What is LitmusChaos and how does it relate to Harness HCE?
LitmusChaos is an open-source CNCF Incubating project for Kubernetes chaos engineering. Harness Chaos Engineering (HCE) is built on top of LitmusChaos, adding enterprise features including RBAC, Workspaces, a hosted control plane, Harness CD pipeline integration, SLO Probe, Chaos Guard, and the Enterprise ChaosHub. Harness contributes to the open-source LitmusChaos project while offering HCE as the enterprise product.
What is a Resilience Score in Harness Chaos Engineering?
The Resilience Score is a weighted percentage that quantifies how well a system maintained its steady state during a chaos experiment. Each fault in the experiment has a priority weight and a probe success percentage (successful probes / total probes). The score is the priority-weighted average of probe success percentages across all faults. A score of 100% means all probes passed; 0% means all probes failed.

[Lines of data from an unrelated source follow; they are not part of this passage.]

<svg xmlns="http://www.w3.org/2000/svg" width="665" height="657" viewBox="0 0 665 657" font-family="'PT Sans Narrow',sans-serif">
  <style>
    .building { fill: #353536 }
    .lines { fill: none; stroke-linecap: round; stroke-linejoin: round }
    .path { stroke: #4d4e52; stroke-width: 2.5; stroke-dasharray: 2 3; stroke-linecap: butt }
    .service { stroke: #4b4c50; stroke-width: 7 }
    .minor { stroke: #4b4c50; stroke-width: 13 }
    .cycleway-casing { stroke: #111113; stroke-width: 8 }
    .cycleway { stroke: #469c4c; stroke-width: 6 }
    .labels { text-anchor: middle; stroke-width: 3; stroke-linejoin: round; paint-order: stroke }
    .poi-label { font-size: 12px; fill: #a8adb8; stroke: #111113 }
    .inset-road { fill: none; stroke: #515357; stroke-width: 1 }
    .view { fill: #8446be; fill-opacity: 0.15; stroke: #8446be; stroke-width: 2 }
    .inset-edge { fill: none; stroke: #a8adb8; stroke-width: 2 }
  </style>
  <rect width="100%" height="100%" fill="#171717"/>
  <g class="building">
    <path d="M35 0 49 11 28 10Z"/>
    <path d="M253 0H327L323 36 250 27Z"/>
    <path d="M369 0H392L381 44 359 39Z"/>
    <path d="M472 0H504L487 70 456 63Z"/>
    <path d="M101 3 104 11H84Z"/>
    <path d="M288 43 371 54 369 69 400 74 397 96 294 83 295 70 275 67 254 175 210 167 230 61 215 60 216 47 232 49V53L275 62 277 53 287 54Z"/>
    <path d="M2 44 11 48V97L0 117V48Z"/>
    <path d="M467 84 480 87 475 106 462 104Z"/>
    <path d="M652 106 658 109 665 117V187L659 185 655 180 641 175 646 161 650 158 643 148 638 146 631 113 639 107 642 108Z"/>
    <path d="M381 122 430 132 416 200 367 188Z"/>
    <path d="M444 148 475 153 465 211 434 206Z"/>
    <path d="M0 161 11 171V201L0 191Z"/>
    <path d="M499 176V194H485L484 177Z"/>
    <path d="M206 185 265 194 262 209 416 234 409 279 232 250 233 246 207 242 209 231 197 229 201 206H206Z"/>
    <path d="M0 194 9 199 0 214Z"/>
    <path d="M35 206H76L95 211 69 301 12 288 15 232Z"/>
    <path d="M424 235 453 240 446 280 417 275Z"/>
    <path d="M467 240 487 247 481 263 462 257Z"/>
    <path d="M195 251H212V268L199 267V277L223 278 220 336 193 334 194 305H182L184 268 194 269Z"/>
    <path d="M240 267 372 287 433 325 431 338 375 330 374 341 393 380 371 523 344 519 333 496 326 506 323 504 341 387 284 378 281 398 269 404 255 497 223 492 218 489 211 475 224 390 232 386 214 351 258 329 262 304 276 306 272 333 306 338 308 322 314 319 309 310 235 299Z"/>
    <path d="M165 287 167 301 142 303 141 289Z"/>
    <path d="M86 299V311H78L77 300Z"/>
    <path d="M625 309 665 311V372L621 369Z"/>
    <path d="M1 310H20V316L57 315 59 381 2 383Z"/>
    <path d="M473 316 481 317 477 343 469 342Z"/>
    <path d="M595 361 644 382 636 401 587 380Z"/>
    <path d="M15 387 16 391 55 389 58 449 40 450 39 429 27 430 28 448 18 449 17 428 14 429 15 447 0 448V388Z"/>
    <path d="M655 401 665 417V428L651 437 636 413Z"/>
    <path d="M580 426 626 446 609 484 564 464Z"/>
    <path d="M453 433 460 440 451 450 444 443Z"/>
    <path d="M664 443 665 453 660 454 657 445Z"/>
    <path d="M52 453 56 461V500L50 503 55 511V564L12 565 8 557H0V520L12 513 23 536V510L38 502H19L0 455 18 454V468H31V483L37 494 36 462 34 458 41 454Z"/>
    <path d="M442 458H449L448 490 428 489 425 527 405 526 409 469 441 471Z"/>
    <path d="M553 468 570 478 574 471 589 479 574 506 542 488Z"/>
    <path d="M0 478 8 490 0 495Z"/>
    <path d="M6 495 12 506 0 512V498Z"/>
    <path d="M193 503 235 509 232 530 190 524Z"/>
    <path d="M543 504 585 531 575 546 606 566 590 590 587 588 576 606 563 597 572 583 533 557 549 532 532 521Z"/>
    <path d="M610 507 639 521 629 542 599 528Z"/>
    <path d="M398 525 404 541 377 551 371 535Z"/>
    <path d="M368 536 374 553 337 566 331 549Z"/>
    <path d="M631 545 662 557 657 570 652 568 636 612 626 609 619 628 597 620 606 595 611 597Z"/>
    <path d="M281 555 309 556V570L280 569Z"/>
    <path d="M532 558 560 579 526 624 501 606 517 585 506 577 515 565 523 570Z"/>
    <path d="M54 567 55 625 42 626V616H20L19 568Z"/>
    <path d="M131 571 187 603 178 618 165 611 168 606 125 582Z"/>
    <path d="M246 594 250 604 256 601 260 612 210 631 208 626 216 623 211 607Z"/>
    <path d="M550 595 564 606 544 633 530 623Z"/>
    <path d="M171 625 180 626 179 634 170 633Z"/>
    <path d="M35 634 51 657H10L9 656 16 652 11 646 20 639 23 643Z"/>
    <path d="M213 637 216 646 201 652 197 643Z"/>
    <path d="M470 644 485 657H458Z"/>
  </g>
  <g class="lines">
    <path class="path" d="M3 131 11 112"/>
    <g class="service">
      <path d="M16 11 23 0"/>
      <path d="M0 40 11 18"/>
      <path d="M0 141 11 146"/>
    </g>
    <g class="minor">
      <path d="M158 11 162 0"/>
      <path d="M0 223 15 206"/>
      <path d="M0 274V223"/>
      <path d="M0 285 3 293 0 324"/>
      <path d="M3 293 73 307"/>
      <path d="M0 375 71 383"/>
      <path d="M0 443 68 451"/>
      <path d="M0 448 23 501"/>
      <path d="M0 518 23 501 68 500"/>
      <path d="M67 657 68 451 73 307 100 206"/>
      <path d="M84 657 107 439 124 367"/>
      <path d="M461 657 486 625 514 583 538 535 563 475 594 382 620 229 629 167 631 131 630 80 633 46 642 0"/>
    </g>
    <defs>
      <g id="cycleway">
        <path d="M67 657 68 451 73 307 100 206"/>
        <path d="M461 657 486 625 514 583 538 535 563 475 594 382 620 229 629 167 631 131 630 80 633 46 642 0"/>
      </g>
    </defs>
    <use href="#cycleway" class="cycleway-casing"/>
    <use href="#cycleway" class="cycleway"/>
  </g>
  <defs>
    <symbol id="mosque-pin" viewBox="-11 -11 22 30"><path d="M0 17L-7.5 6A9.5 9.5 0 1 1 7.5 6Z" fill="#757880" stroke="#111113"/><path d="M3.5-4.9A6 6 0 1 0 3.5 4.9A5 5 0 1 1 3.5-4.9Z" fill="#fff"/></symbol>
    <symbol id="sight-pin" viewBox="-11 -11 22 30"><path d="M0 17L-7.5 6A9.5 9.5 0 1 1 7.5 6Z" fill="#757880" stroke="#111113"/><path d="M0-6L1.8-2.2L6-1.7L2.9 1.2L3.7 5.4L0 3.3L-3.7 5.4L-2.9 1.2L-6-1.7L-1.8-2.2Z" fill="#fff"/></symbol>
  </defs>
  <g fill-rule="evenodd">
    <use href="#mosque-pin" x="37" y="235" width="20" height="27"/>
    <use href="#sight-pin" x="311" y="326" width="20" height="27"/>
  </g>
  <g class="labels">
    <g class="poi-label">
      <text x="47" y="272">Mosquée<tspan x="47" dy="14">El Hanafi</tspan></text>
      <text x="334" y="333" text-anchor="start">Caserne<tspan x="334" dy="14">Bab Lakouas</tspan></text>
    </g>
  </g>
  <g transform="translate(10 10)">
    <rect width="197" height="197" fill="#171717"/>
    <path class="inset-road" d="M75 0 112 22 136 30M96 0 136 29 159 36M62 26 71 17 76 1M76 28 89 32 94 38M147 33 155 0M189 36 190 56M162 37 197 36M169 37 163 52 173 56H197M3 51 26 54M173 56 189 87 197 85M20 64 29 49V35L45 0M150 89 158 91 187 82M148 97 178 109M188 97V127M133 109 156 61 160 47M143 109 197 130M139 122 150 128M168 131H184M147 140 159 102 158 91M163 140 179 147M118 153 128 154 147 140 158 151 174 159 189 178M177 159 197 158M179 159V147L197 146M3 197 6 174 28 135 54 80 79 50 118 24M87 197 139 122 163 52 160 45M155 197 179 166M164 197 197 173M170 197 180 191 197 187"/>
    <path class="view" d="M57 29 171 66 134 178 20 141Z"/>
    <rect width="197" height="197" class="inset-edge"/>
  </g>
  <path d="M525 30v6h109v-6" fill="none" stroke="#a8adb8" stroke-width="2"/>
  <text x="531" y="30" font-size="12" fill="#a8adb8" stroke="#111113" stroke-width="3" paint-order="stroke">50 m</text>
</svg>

Which fault types are most important to know for the Harness Chaos Engineering exam?
Focus on Kubernetes faults: pod-delete, container-kill, CPU/memory hog, disk-fill, network latency, network packet loss, DNS chaos, HTTP chaos, node-drain, node-restart, and node-taint. Also know cloud faults (AWS EC2 stop, ECS task stop, Lambda faults, GCP GKE node, Azure VM stop) and the difference between pod-level and node-level faults.
How many probe types does Harness HCE support?
Harness HCE supports 7 probe types: HTTP Probe (health endpoint checks), Command Probe (shell commands), Kubernetes Probe (K8s API CRUD operations), Prometheus Probe (PromQL queries), Datadog Probe (Synthetic test results), SLO Probe (error budget validation via Harness SRM), and Dynatrace Probe (Dynatrace health evaluation). Probes can be configured in SOT, EOT, Continuous, or Edge modes.
How do I integrate Harness Chaos Engineering into a CI/CD pipeline?
Add a Chaos Engineering step to your Harness CD pipeline after the deployment stage. Configure the step with the experiment to run and a Resilience Score threshold. If the experiment's score is below the threshold, the pipeline step fails and blocks promotion to the next environment. This creates an automated resilience quality gate that runs with every deployment.